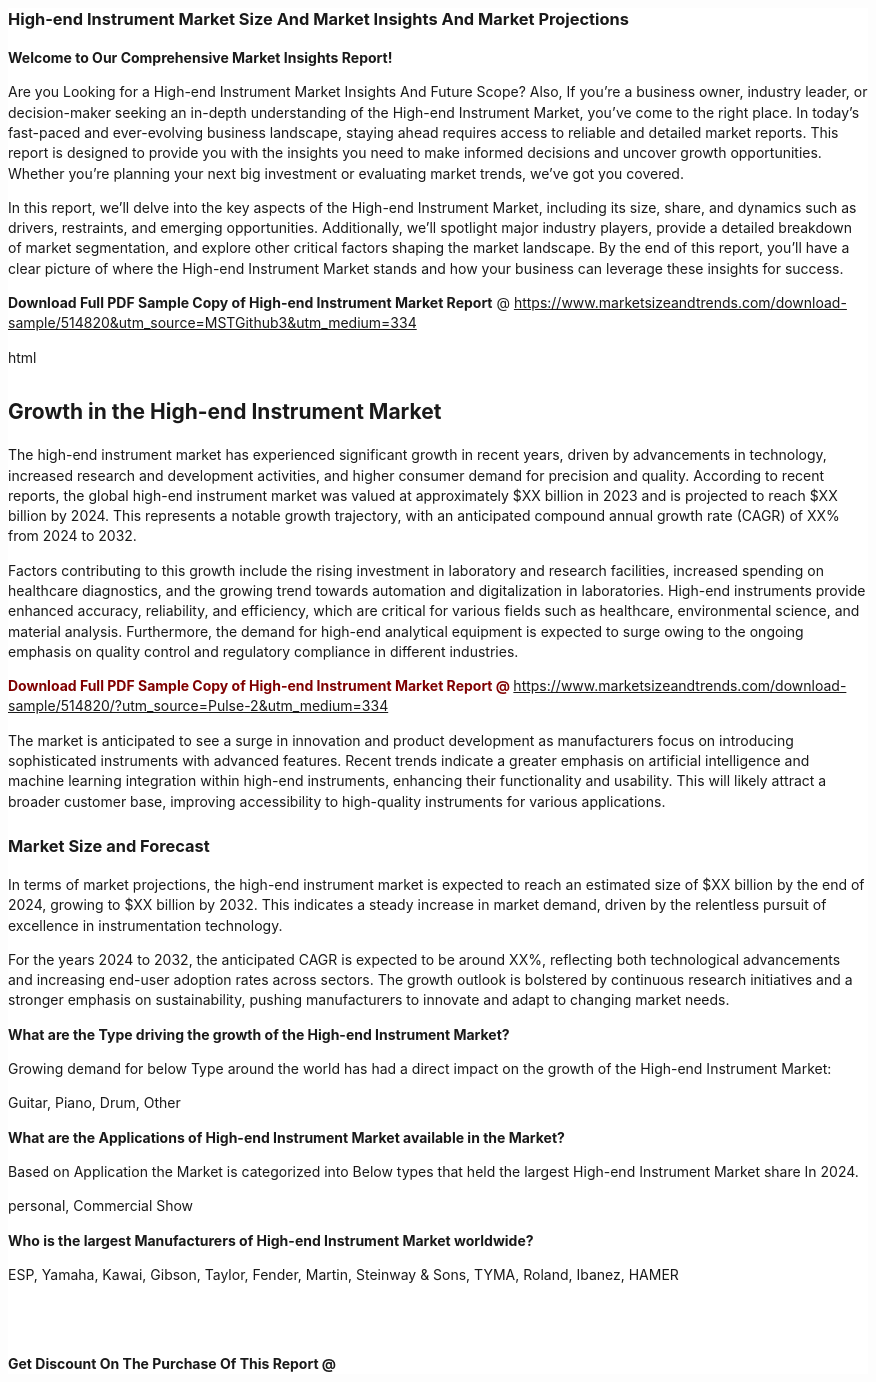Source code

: <div class="" data-test-id=""><h3><span class="">High-end Instrument Market Size And Market Insights And Market Projections</span></h3></div><div class="" data-test-id=""><p><strong>Welcome to Our Comprehensive Market Insights Report!</strong></p><p>Are you Looking for a High-end Instrument Market Insights And Future Scope? Also, If you&rsquo;re a business owner, industry leader, or decision-maker seeking an in-depth understanding of the High-end Instrument Market, you&rsquo;ve come to the right place. In today&rsquo;s fast-paced and ever-evolving business landscape, staying ahead requires access to reliable and detailed market reports. This report is designed to provide you with the insights you need to make informed decisions and uncover growth opportunities. Whether you&rsquo;re planning your next big investment or evaluating market trends, we&rsquo;ve got you covered.</p><p>In this report, we&rsquo;ll delve into the key aspects of the High-end Instrument Market, including its size, share, and dynamics such as drivers, restraints, and emerging opportunities. Additionally, we&rsquo;ll spotlight major industry players, provide a detailed breakdown of market segmentation, and explore other critical factors shaping the market landscape. By the end of this report, you&rsquo;ll have a clear picture of where the High-end Instrument Market stands and how your business can leverage these insights for success.</p><p><strong>Download Full PDF Sample Copy of High-end Instrument Market Report</strong> @ <a href="https://www.marketsizeandtrends.com/download-sample/514820&utm_source=MSTGithub3&utm_medium=334" target="_blank">https://www.marketsizeandtrends.com/download-sample/514820&utm_source=MSTGithub3&utm_medium=334</a></p></div><div class="" data-test-id=""><p><span class="">html<div> <h2>Growth in the High-end Instrument Market</h2> <p>The high-end instrument market has experienced significant growth in recent years, driven by advancements in technology, increased research and development activities, and higher consumer demand for precision and quality. According to recent reports, the global high-end instrument market was valued at approximately $XX billion in 2023 and is projected to reach $XX billion by 2024. This represents a notable growth trajectory, with an anticipated compound annual growth rate (CAGR) of XX% from 2024 to 2032.</p> <p>Factors contributing to this growth include the rising investment in laboratory and research facilities, increased spending on healthcare diagnostics, and the growing trend towards automation and digitalization in laboratories. High-end instruments provide enhanced accuracy, reliability, and efficiency, which are critical for various fields such as healthcare, environmental science, and material analysis. Furthermore, the demand for high-end analytical equipment is expected to surge owing to the ongoing emphasis on quality control and regulatory compliance in different industries.</p> <p><strong><span style="color: #800000;">Download Full PDF Sample Copy of High-end Instrument Market Report @</span>&nbsp;</strong><a href="https://www.marketsizeandtrends.com/download-sample/514820/?utm_source=Pulse-2&amp;utm_medium=334">https://www.marketsizeandtrends.com/download-sample/514820/?utm_source=Pulse-2&amp;utm_medium=334</a></p> <p>The market is anticipated to see a surge in innovation and product development as manufacturers focus on introducing sophisticated instruments with advanced features. Recent trends indicate a greater emphasis on artificial intelligence and machine learning integration within high-end instruments, enhancing their functionality and usability. This will likely attract a broader customer base, improving accessibility to high-quality instruments for various applications.</p> <h3>Market Size and Forecast</h3> <p>In terms of market projections, the high-end instrument market is expected to reach an estimated size of $XX billion by the end of 2024, growing to $XX billion by 2032. This indicates a steady increase in market demand, driven by the relentless pursuit of excellence in instrumentation technology.</p> <p>For the years 2024 to 2032, the anticipated CAGR is expected to be around XX%, reflecting both technological advancements and increasing end-user adoption rates across sectors. The growth outlook is bolstered by continuous research initiatives and a stronger emphasis on sustainability, pushing manufacturers to innovate and adapt to changing market needs.</p></div></span></p><p><strong><span class="">What are the&nbsp;Type driving the growth of the High-end Instrument Market?</span></strong></p></div><div class="" data-test-id=""><p><span class="">Growing demand for below Type around the world has had a direct impact on the growth of the High-end Instrument Market:</span></p></div><div class="" data-test-id=""><p>Guitar, Piano, Drum, Other</p><p><span class=""><strong>What are the&nbsp;Applications&nbsp;of High-end Instrument Market available in the Market?</strong></span></p></div><div class="" data-test-id=""><p><span class="">Based on Application the Market is categorized into Below types that held the largest High-end Instrument Market share In 2024.</span></p></div><div class="" data-test-id=""><p><span class="">personal, Commercial Show</span></p><p><span class=""><strong>Who is the largest Manufacturers of High-end Instrument Market worldwide?</strong></span></p></div><div class="" data-test-id=""><p><span class="">ESP, Yamaha, Kawai, Gibson, Taylor, Fender, Martin, Steinway & Sons, TYMA, Roland, Ibanez, HAMER</span></p></div><div class="" data-test-id="">&nbsp;</div><div class="" data-test-id="">&nbsp;</div><div class="" data-test-id=""><p><span class=""><strong>Get Discount On The Purchase Of This Report @</strong>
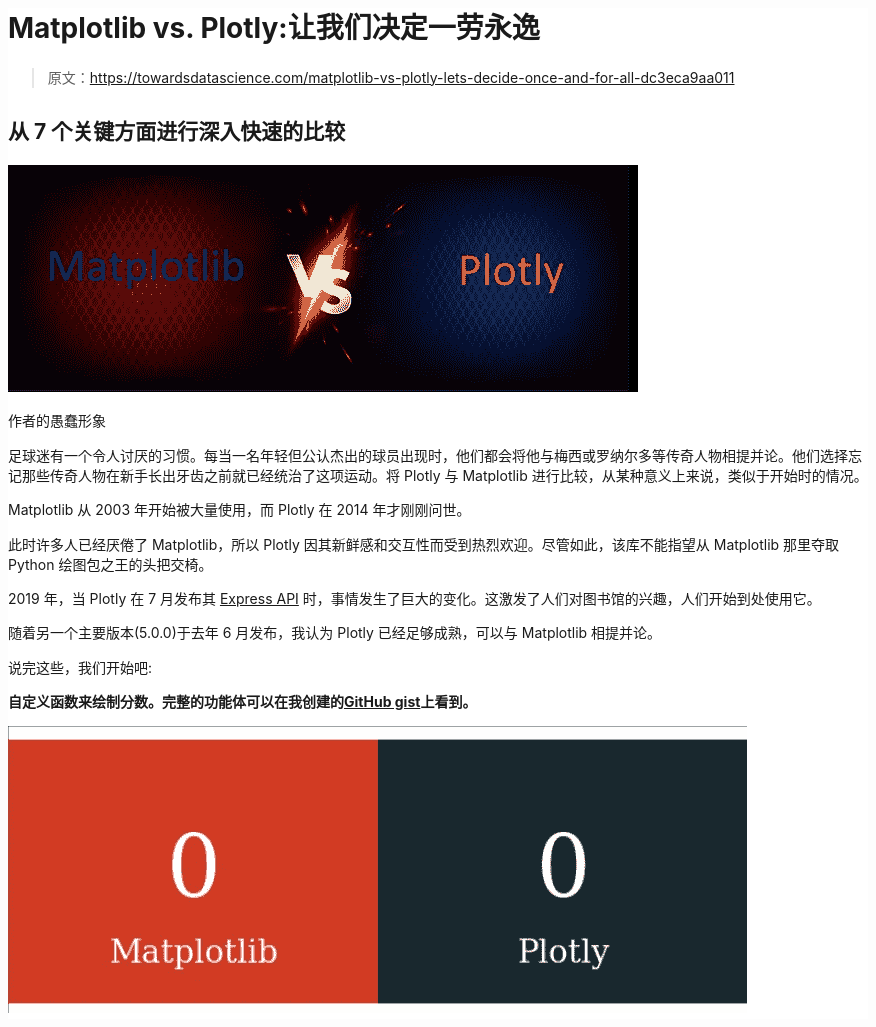 # Matplotlib vs. Plotly:让我们决定一劳永逸

> 原文：<https://towardsdatascience.com/matplotlib-vs-plotly-lets-decide-once-and-for-all-dc3eca9aa011>

## 从 7 个关键方面进行深入快速的比较

![](img/e5ec1b88519021dc08c755e1702d4f3a.png)

作者的愚蠢形象

足球迷有一个令人讨厌的习惯。每当一名年轻但公认杰出的球员出现时，他们都会将他与梅西或罗纳尔多等传奇人物相提并论。他们选择忘记那些传奇人物在新手长出牙齿之前就已经统治了这项运动。将 Plotly 与 Matplotlib 进行比较，从某种意义上来说，类似于开始时的情况。

Matplotlib 从 2003 年开始被大量使用，而 Plotly 在 2014 年才刚刚问世。

此时许多人已经厌倦了 Matplotlib，所以 Plotly 因其新鲜感和交互性而受到热烈欢迎。尽管如此，该库不能指望从 Matplotlib 那里夺取 Python 绘图包之王的头把交椅。

2019 年，当 Plotly 在 7 月发布其 [Express API](https://towardsdev.com/comprehensive-guide-to-plotly-express-in-python-the-hottest-graphing-library-e42e911a56c8?source=your_stories_page-------------------------------------) 时，事情发生了巨大的变化。这激发了人们对图书馆的兴趣，人们开始到处使用它。

随着另一个主要版本(5.0.0)于去年 6 月发布，我认为 Plotly 已经足够成熟，可以与 Matplotlib 相提并论。

说完这些，我们开始吧:

**自定义函数来绘制分数。完整的功能体可以在我创建的**[**GitHub gist**](https://gist.github.com/ibexorigin/44d47dfd30f083b27d041f6b1a6a3bd8)**上看到。**

![](img/2c6c39bb9c0bdfffc27be960af7d9036.png)[](https://ibexorigin.medium.com/membership)  
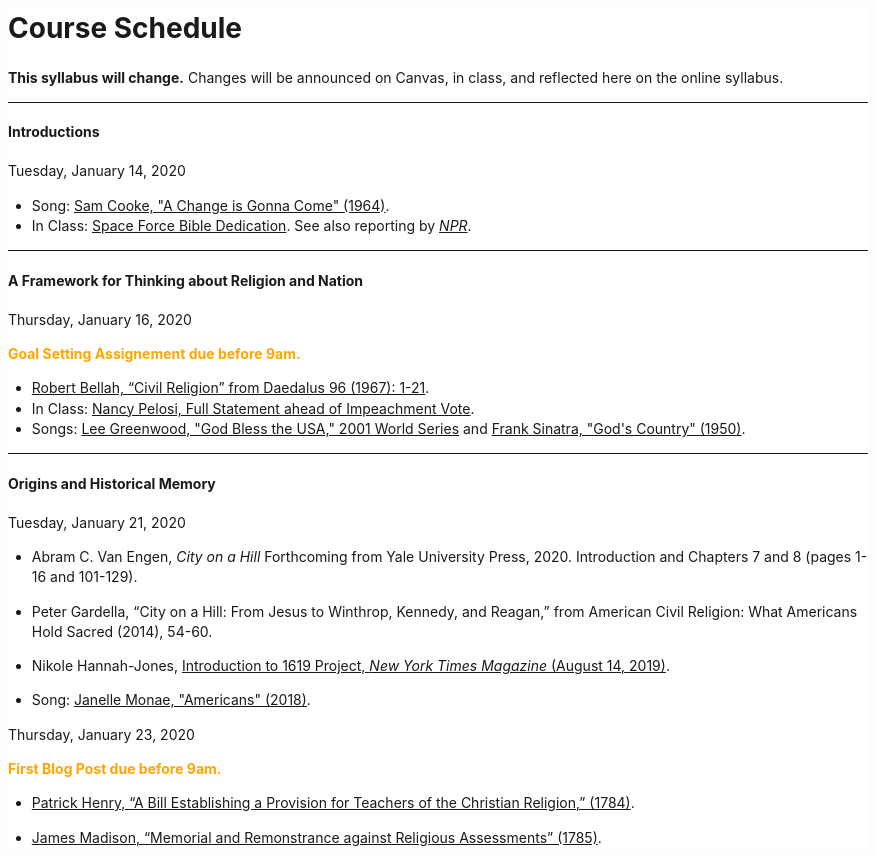 
# Course Schedule

**This syllabus will change.** Changes will be announced on Canvas, in class, and reflected here on the online syllabus.

***

#### Introductions
Tuesday, January 14, 2020

* Song: [Sam Cooke, "A Change is Gonna Come" (1964)](https://www.youtube.com/watch?v=wEBlaMOmKV4).
* In Class: [Space Force Bible Dedication](https://www.dropbox.com/s/six4of3t5rujy4r/Space%20Force%20Bible%20Dedication.mp4?dl=0). See also reporting by [_NPR_](https://www.npr.org/2020/01/13/796028336/space-force-bible-blessing-at-national-cathedral-sparks-outrage).

***

#### A Framework for Thinking about Religion and Nation
Thursday, January 16, 2020

<span style="color:orange">**Goal Setting Assignement due before 9am.**</span>

* [Robert Bellah, “Civil Religion” from Daedalus 96 (1967): 1-21](http://www.robertbellah.com/articles_5.htm).
* In Class: [Nancy Pelosi, Full Statement ahead of Impeachment Vote](https://www.youtube.com/watch?v=6SuOeDUtQSc).
* Songs: [Lee Greenwood, "God Bless the USA," 2001 World Series](https://www.youtube.com/watch?v=PvPgYLhOq24) and [Frank Sinatra, "God's Country" (1950)](https://www.youtube.com/watch?v=6WJOV35_168).

***

#### Origins and Historical Memory

Tuesday, January 21, 2020

* Abram C. Van Engen, _City on a Hill_ Forthcoming from Yale University Press, 2020. Introduction and Chapters 7 and 8 (pages 1-16 and 101-129).

* Peter Gardella, “City on a Hill: From Jesus to Winthrop, Kennedy, and Reagan,” from American Civil Religion: What Americans Hold Sacred (2014), 54-60.

* Nikole Hannah-Jones, [Introduction to 1619 Project, _New York Times Magazine_ (August 14, 2019)](https://www.nytimes.com/interactive/2019/08/14/magazine/black-history-american-democracy.html).

* Song: [Janelle Monae, "Americans" (2018)](https://www.youtube.com/watch?v=POZNheF-KdY).

Thursday, January 23, 2020

<span style="color:orange">**First Blog Post due before 9am.**</span>


* [Patrick Henry, “A Bill Establishing a Provision for Teachers of the Christian Religion,” (1784)](https://classroom.monticello.org/view/72279/).

* [James Madison, “Memorial and Remonstrance against Religious Assessments” (1785)](http://press-pubs.uchicago.edu/founders/documents/amendI_religions43.html).
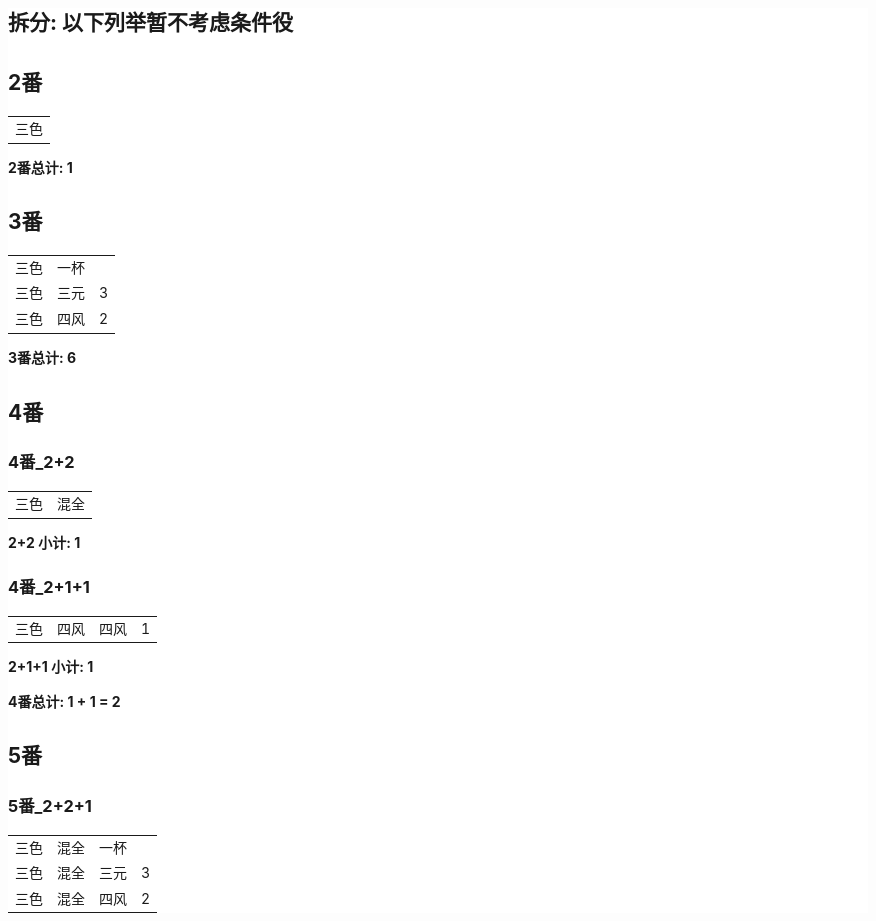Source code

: ## **拆分: 以下列举暂不考虑条件役**

## 2番

|    |
|:--:|
| 三色 |

**2番总计: 1**

## 3番

|    |    |   |
|:--:|:--:|:-:|
| 三色 | 一杯 |   |
| 三色 | 三元 | 3 |
| 三色 | 四风 | 2 |

**3番总计: 6**

## 4番

### 4番_2+2

|    |    |
|:--:|:--:|
| 三色 | 混全 |   

**2+2 小计: 1**

### 4番_2+1+1

|    |    |    |   |
|:--:|:--:|:--:|:-:|
| 三色 | 四风 | 四风 | 1 |

**2+1+1 小计: 1**

**4番总计: 1 + 1 = 2**

## 5番

### 5番_2+2+1

|    |    |    |   |
|:--:|:--:|:--:|:-:|
| 三色 | 混全 | 一杯 |   |
| 三色 | 混全 | 三元 | 3 |
| 三色 | 混全 | 四风 | 2 |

Task statement = Put the lines of the listing that start at the line containing "Thursday, January 23, 2020" and end at the line containing "三色 | 四风 | 2 |" into a numbered list, omitting blank lines and pictures.

Result =
1. Thursday, January 23, 2020
2. <span style="color:orange">**First Blog Post due before 9am.**</span>
3. * [Patrick Henry, “A Bill Establishing a Provision for Teachers of the Christian Religion,” (1784)](https://classroom.monticello.org/view/72279/).
4. * [James Madison, “Memorial and Remonstrance against Religious Assessments” (1785)](http://press-pubs.uchicago.edu/founders/documents/amendI_religions43.html).
5. Source code
6. : ## **拆分: 以下列举暂不考虑条件役**
7. ## 2番
8. |    |
9. |:--:|
10. | 三色 |
11. **2番总计: 1**
12. ## 3番
13. |    |    |   |
14. |:--:|:--:|:-:|
15. | 三色 | 一杯 |   |
16. | 三色 | 三元 | 3 |
17. | 三色 | 四风 | 2 |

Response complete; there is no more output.